Zadanie do wykonania: Proszę ustalić, czy zdania (a) „Początek tekstu przez kilka lat leżał w blogowych szkicach”, (b) „Po uderzeniu Jacek wymiotował” i (c) „Jacka do lekarza zabrał ojciec” zgadzają się z poniższym tekstem o uderzeniu kolegi tabletem. Przy każdym zdaniu należy odpowiedzieć „tak” lub „nie” i dosłownie przytoczyć rozstrzygające słowa tekstu.

Fragment dokumentu:
==============================
Zamiast być córki adwokatem, byłam katem – historia ku przestrodze


Ten tekst, a właściwie pierwsze trzy zdania, które pozostawały niedokończone, przeleżał w moich blogowych szkicach kilka lat.

Nie ruszałam tego tematu, bo było mi wstyd. Postanowiłam jednak przypomnieć sobie tamte wydarzenia i stanąć znów z tą sprawą twarzą w twarz. Być może i Was skłonią do przemyśleń i większej czujności.

Kilka lat temu, gdy odbierałam córkę ze szkoły, usłyszałam od jej wychowawczyni:
– Pani córka uderzyła Jacka w głowę tabletem. Po tym wymiotował, jego mama zabrała go do lekarza.
Zrobiło mi się słabo.
– Słucham? Moja córka? Uderzyła Jacka w głowę tabletem?!! – spytałam przerażona spoglądając z wyrzutem na córkę, bladą ze strachu jak ściana.
– Tak.
==============================
Przekazane informacje:
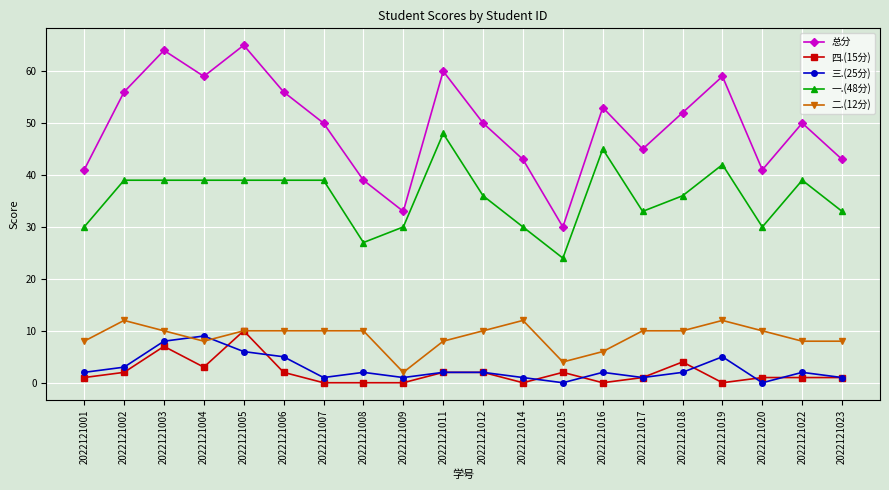

True or false: 三.(25分) has more than 2 interior local peaks.

True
==============================
Gotowe rozwiązanie:
(a) Tak – „przeleżał w moich blogowych szkicach kilka lat”.
(b) Tak – „Po tym wymiotował”.
(c) Nie – „jego mama zabrała go do lekarza”.